Images with keypoint coordinates
:::
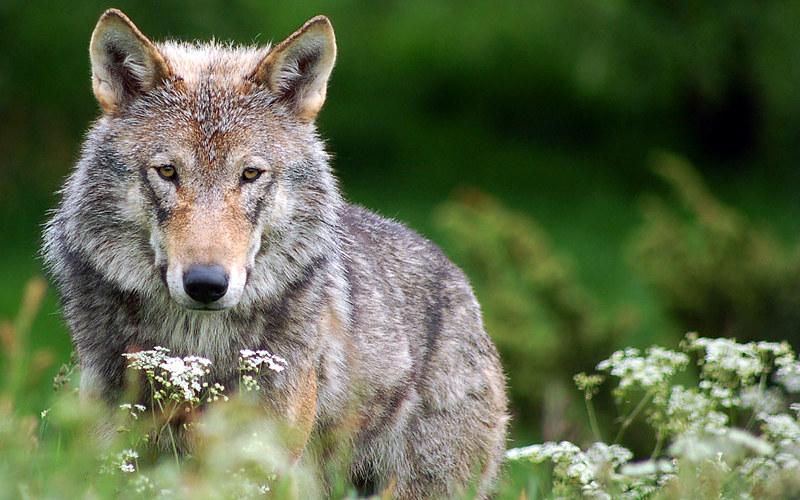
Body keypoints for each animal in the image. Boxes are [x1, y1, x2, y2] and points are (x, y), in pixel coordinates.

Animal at [42, 8, 506, 500]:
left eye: (250, 174)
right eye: (167, 172)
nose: (206, 284)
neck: (194, 349)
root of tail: (459, 281)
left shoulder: (257, 462)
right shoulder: (114, 456)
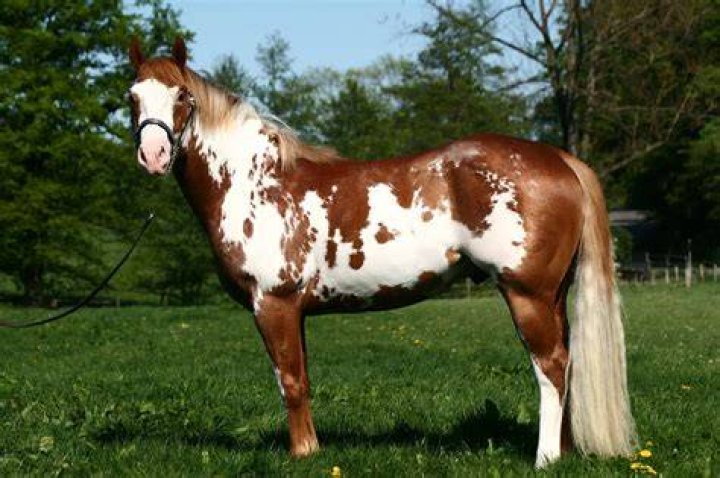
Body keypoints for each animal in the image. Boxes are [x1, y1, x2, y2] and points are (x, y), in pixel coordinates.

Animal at [127, 37, 636, 468]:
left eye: (182, 97)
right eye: (132, 97)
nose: (153, 155)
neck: (255, 183)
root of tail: (558, 159)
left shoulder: (273, 304)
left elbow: (289, 381)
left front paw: (301, 455)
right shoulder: (295, 311)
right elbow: (303, 379)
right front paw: (313, 449)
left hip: (527, 293)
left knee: (551, 366)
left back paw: (545, 458)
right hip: (553, 295)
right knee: (567, 362)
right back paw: (564, 452)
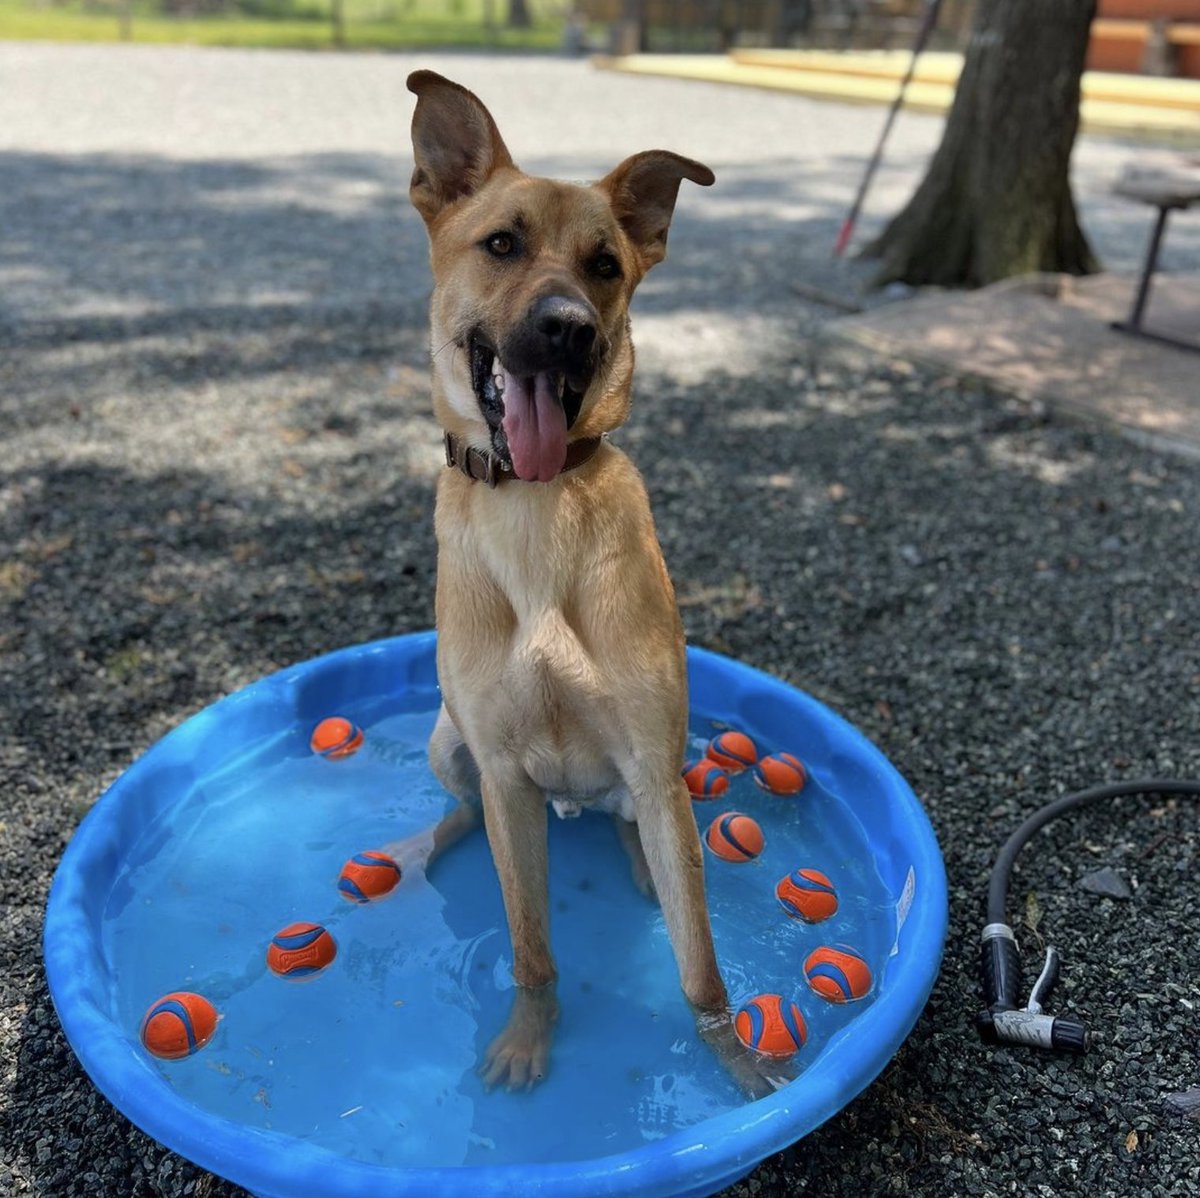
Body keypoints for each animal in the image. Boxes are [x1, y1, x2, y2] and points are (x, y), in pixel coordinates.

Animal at [403, 68, 777, 1099]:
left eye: (605, 264)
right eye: (501, 243)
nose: (567, 329)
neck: (538, 507)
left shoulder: (652, 760)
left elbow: (701, 967)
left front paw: (735, 1064)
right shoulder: (501, 769)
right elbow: (531, 949)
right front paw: (528, 1040)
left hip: (656, 781)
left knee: (646, 840)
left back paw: (644, 866)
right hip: (449, 745)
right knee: (461, 811)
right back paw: (423, 849)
:::
=== Instructions for the task ===
Lines before the one containing "right front paw: (313, 449)" are not wanted; write out that line and every later line through the end of the data above, exactly, without pictures.

=== Response to this exercise ===
right front paw: (313, 449)
left hip: (527, 293)
left knee: (551, 366)
left back paw: (545, 458)
right hip: (553, 295)
right knee: (567, 362)
right back paw: (564, 452)
Body keypoints for each animal in the image. Boxes are [x1, y1, x2, y2] and points are (x, y), in pixel coordinates.

Animal at [403, 68, 777, 1099]:
left eye: (605, 264)
right eye: (501, 243)
nose: (567, 329)
neck: (538, 507)
left shoulder: (652, 760)
left elbow: (701, 967)
left front paw: (735, 1064)
right shoulder: (501, 769)
right elbow: (531, 949)
right front paw: (528, 1040)
left hip: (656, 781)
left knee: (646, 840)
left back paw: (644, 866)
right hip: (449, 745)
right knee: (461, 811)
right back paw: (423, 849)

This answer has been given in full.